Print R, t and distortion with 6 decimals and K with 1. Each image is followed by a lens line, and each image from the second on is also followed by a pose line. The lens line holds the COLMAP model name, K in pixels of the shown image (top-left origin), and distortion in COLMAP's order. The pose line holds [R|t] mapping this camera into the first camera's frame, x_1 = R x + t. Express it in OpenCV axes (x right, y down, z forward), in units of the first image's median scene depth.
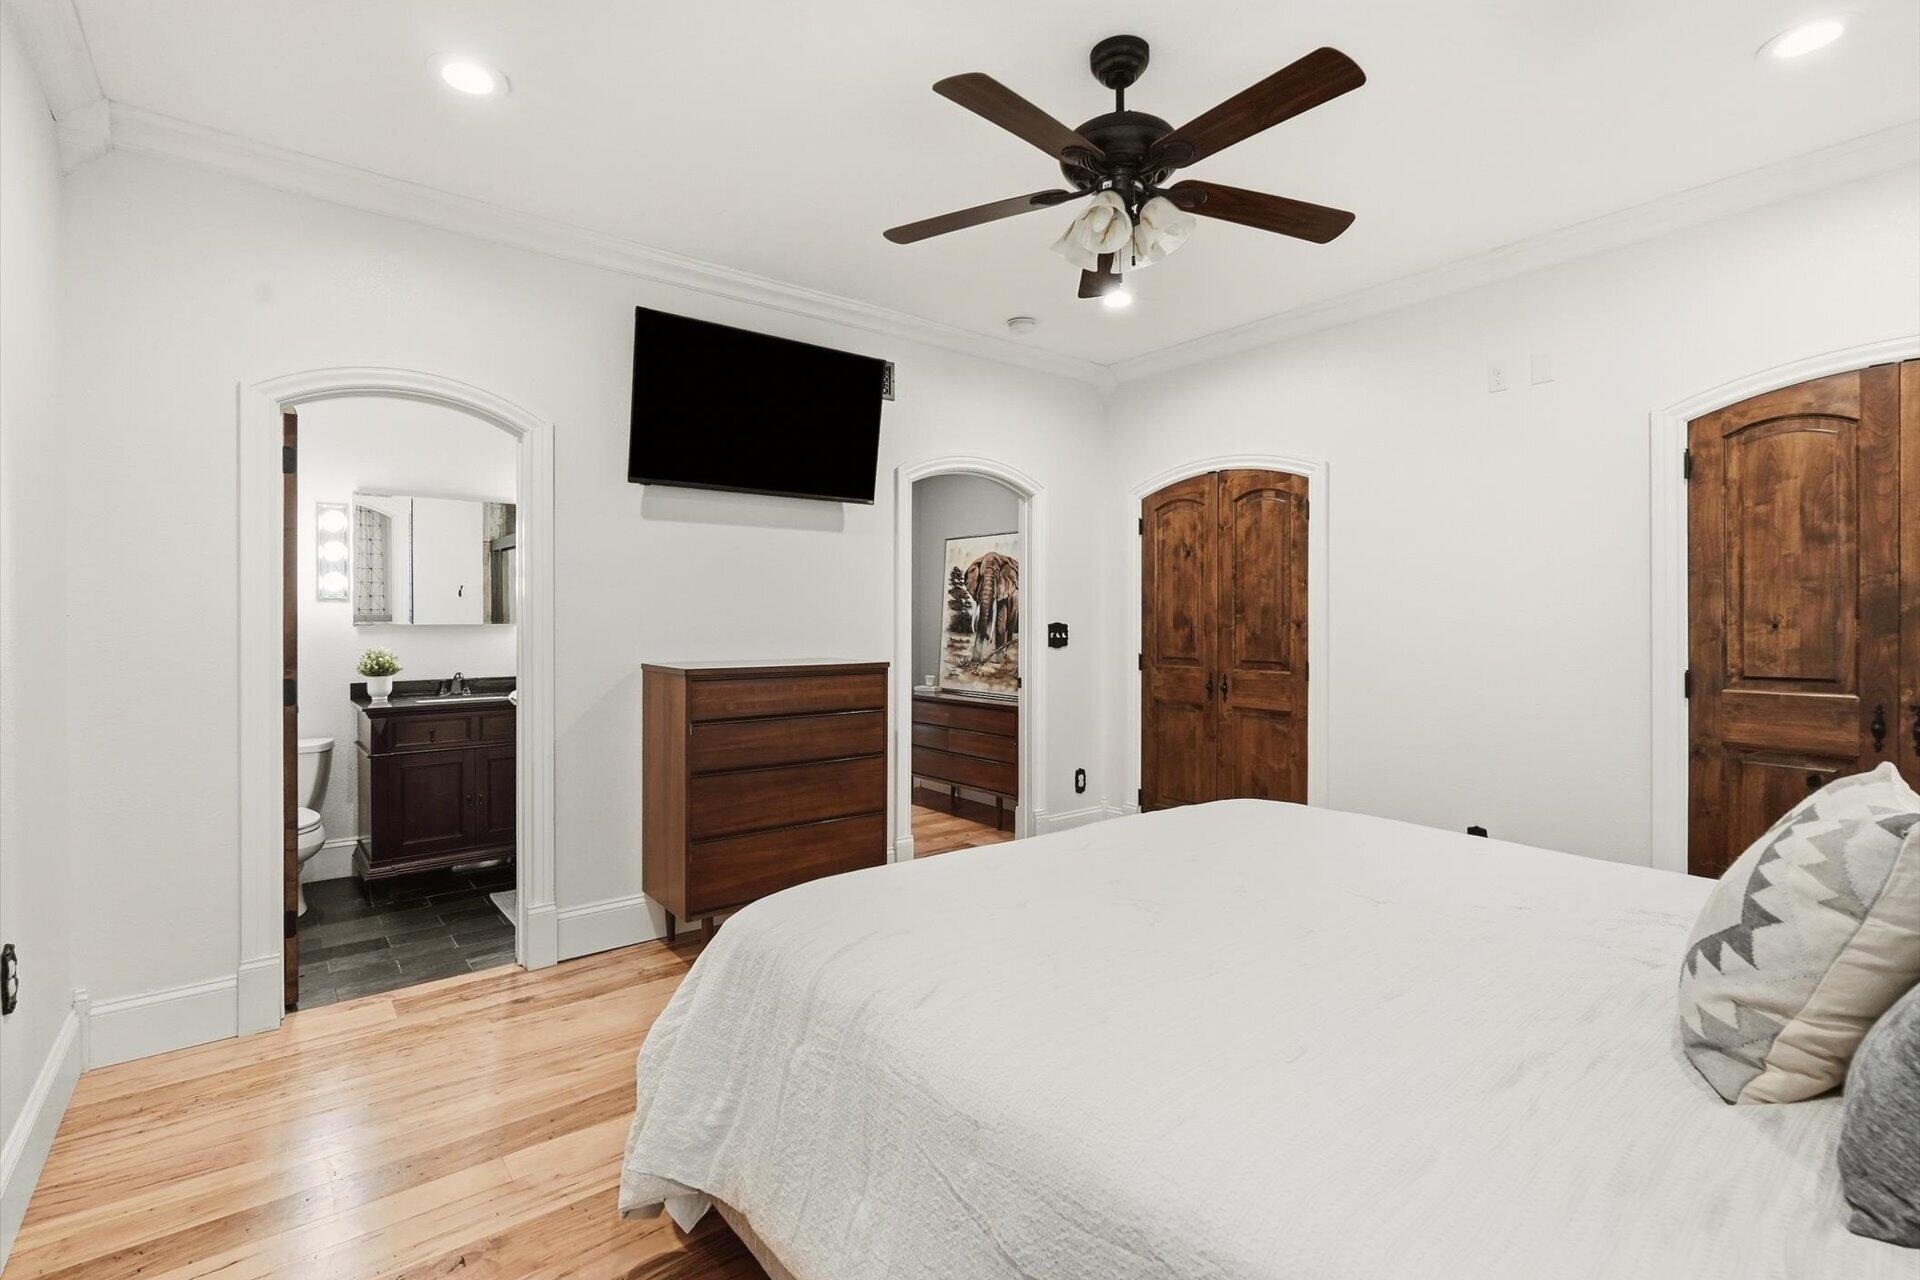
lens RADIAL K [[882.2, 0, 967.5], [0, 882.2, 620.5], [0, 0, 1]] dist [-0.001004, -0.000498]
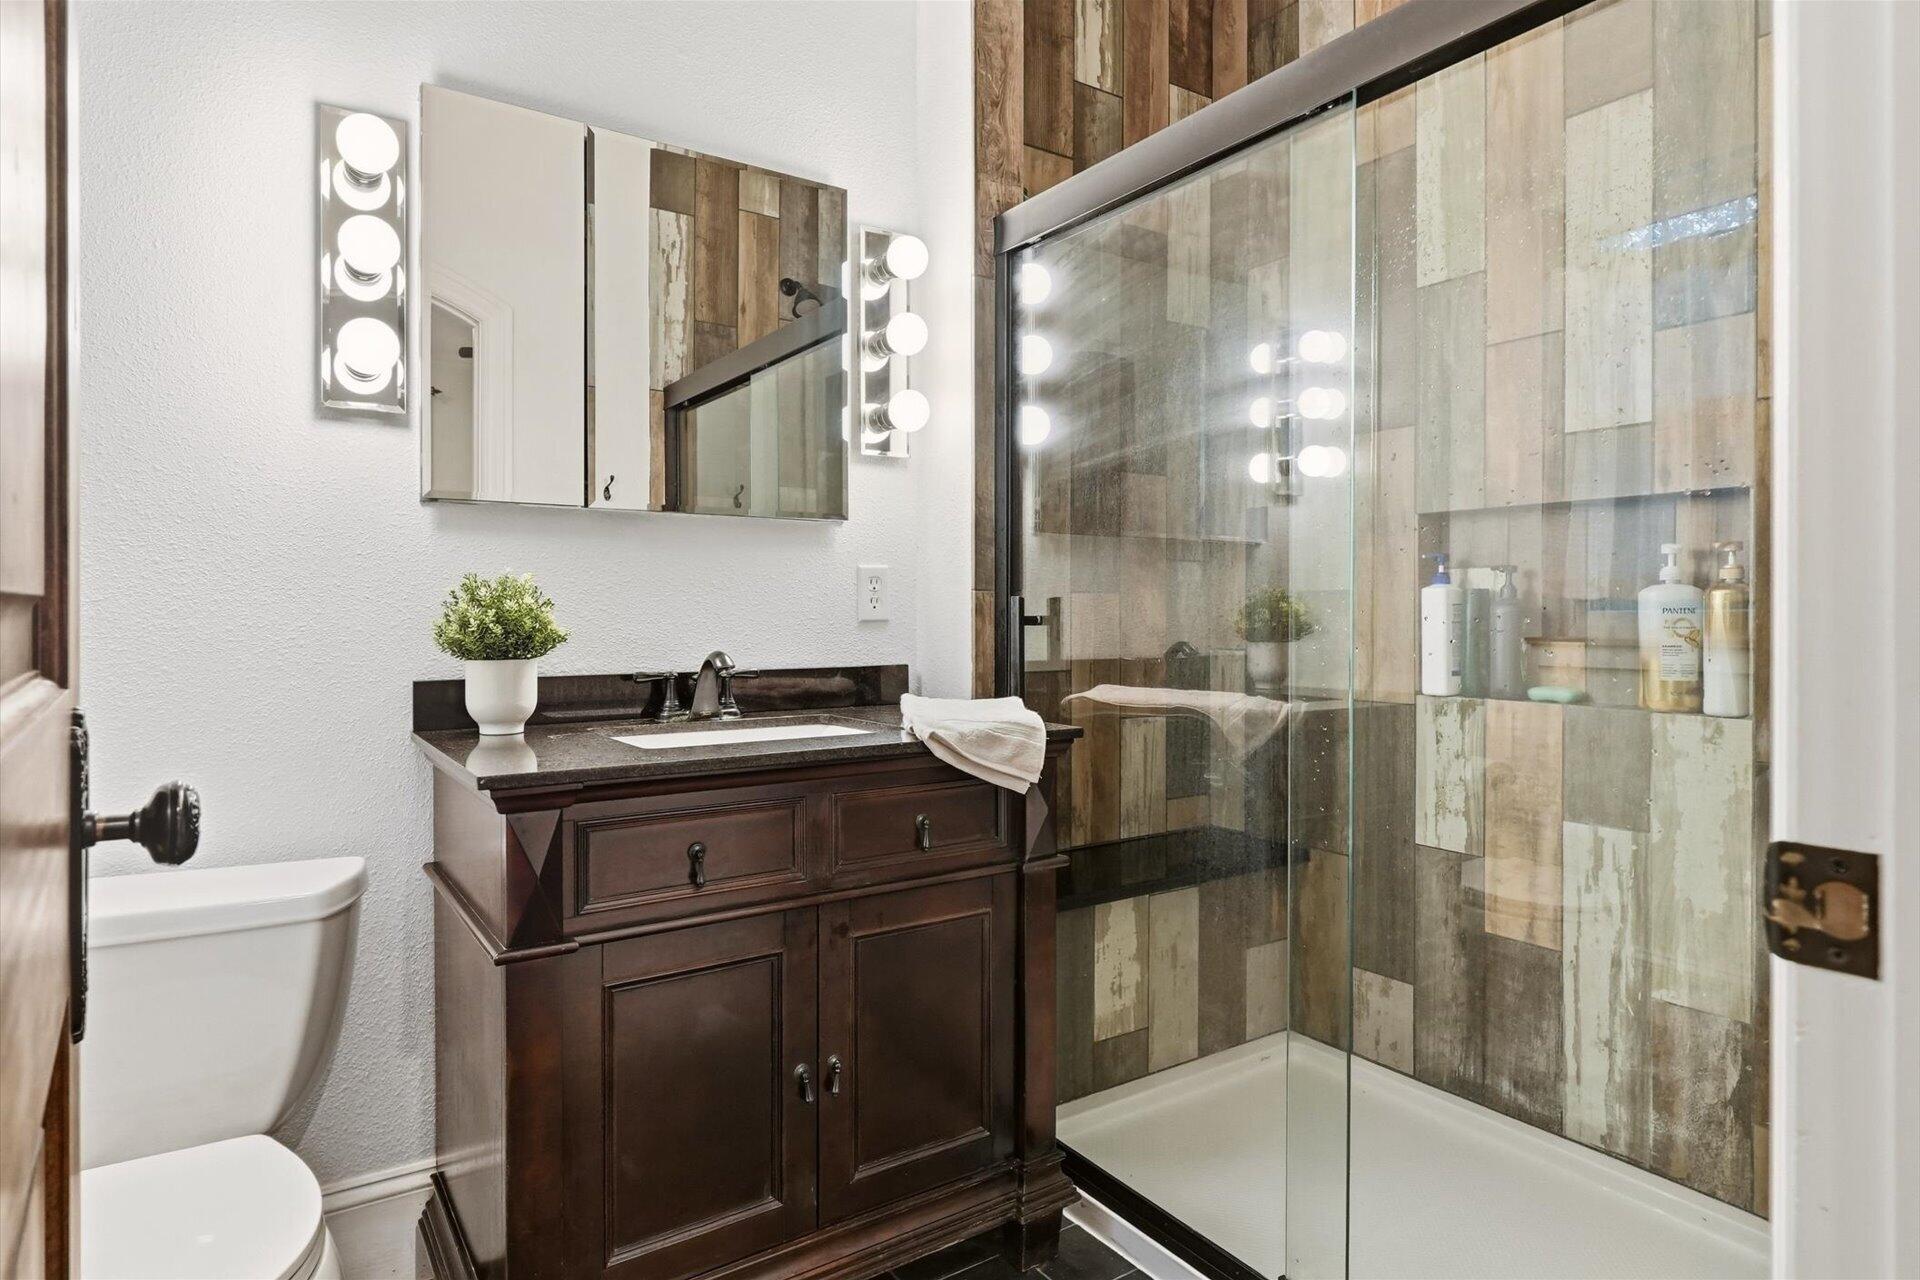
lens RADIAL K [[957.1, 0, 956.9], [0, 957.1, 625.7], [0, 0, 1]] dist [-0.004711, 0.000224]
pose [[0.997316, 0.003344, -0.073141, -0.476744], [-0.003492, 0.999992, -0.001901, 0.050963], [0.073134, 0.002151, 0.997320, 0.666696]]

■ ■ ■ ■ ■

_Work order_:
Please copy out the data from its first line through the line with "dist [-0.004711, 0.000224]", both included, reproducing each line unchanged and leaving out the pictures.

_Written response_:
Print R, t and distortion with 6 decimals and K with 1. Each image is followed by a lens line, and each image from the second on is also followed by a pose line. The lens line holds the COLMAP model name, K in pixels of the shown image (top-left origin), and distortion in COLMAP's order. The pose line holds [R|t] mapping this camera into the first camera's frame, x_1 = R x + t. Express it in OpenCV axes (x right, y down, z forward), in units of the first image's median scene depth.
lens RADIAL K [[882.2, 0, 967.5], [0, 882.2, 620.5], [0, 0, 1]] dist [-0.001004, -0.000498]
lens RADIAL K [[957.1, 0, 956.9], [0, 957.1, 625.7], [0, 0, 1]] dist [-0.004711, 0.000224]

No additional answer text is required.